Aug. 21, 2016 11:41 p.m.

Imagine if you were told that funding for your university organization would be withheld based on your political beliefs. That would sound a lot like 1950s McCarthyism. But sadly, this was the reality of being a student at UCLA last year, and may soon become the reality for many more if California passes a widely criticized bill under consideration. The bill aims to penalize support for boycotts related to Israeli human rights abuses, prohibiting the state from contracting with businesses that abide by such boycotts.

Such penalization by a public figure took place on our campus last year. The UCLA Graduate Students Association president told an organization I worked with, the Diversity Caucus, an organization that intends to encourage partnerships between student organizations with goals of promoting better campus climate, that we could only receive financial support if we had “zero connection with ‘Divest from Israel’ or any equivalent movement/organization.” If we engaged with supporters of divestment directly or indirectly, our funding would be revoked. Essentially, organizations were blacklisted based on viewpoint and we were threatened with the loss of funding, which impacted any further efforts we could make toward improving campus climate and promoting collaboration at UCLA.

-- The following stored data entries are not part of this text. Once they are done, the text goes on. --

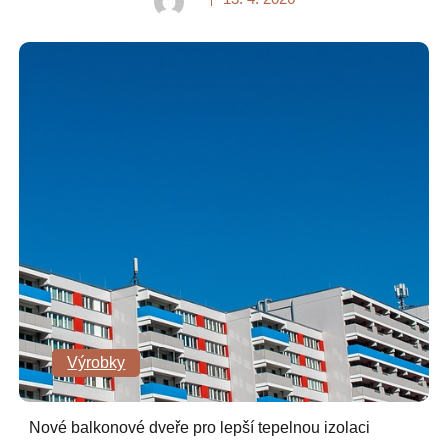
Výrobky
Nové balkonové dveře pro lepší tepelnou izolaci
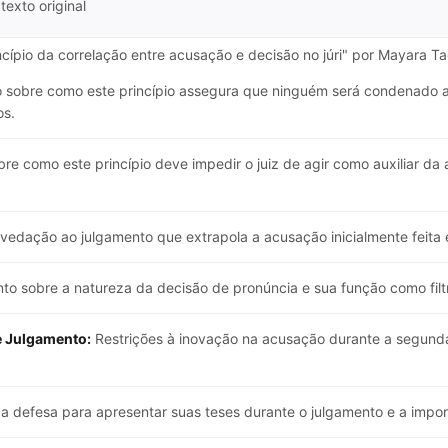
texto original
ncípio da correlação entre acusação e decisão no júri" por Mayara T
 sobre como este princípio assegura que ninguém será condenado al
os.
re como este princípio deve impedir o juiz de agir como auxiliar d
vedação ao julgamento que extrapola a acusação inicialmente feita 
to sobre a natureza da decisão de pronúncia e sua função como filt
e Julgamento:
Restrições à inovação na acusação durante a segund
 defesa para apresentar suas teses durante o julgamento e a import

In a report released this summer on the controversy, the UCLA Office of Discrimination Prevention confirmed that the university’s GSA president violated campus policy and our rights by attempting to defund student groups using biased and discriminatory criteria. Civil rights attorneys affirmed that these funding restrictions violated constitutional free speech rights and urged that “student governments distribute funding in a viewpoint neutral manner.” The UCLA report also finds that GSA implemented these discriminatory practices through selective, nondemocratic means and harmed the campus climate.

I can speak to this firsthand as an educator and member of the Diversity Caucus, an organization that seeks to work with the Department of Social Welfare to address and overcome barriers to diversity. Free, open debate for students of all backgrounds must be protected. Discrimination of this sort should never be tolerated at a public university in the United States. If diversity on a public campus means anything, we should engage directly with each other when our worldviews clash, not suppress the perspectives we do not like.

This incident of suppression is sadly part of a larger pattern of punishment against advocates for Palestinian rights. Palestine Legal has identified attempts from California to New York to blacklist companies that support of the boycott, divestment and sanctions or BDS movement for Palestinian freedom and equality through measures that would deny them access to state contracts.

In a particularly egregious example of this suppression, the efforts of the California public officials are to no longer penalize individual boycotts directly but instead single out companies at a larger scale and perpetuate an anti-BDS culture. The Los Angeles Times and others have condemned these efforts as McCarthyist threats to free speech.

At UCLA, we don’t need to wonder about what the chilling effects will be. We are already all too familiar with blacklists, attempts to censor free speech and threats to deny funding. If California adopts the anti-BDS legislation currently being debated by the state government, we know what the impact will be. We know what protections the U.S. Constitution guarantees: We cannot blacklist boycotts or suppress free speech just because we don’t agree with what is being said. A student body president cannot get away with blacklisting pro-divestment groups, nor should the state legislature.

Too many public officials have little interest in protecting our campus climate, civil rights or free speech; they show more interest in scaring people, especially young people, from exercising their constitutional rights to demand their tax and tuition dollars be spent in socially responsible ways.

Whether on campus or at the state level, our rights should be protected. Californians must be able to freely engage in discussion about one of the most important foreign policy debates of our time.

Brar is a graduate student in human development and psychology.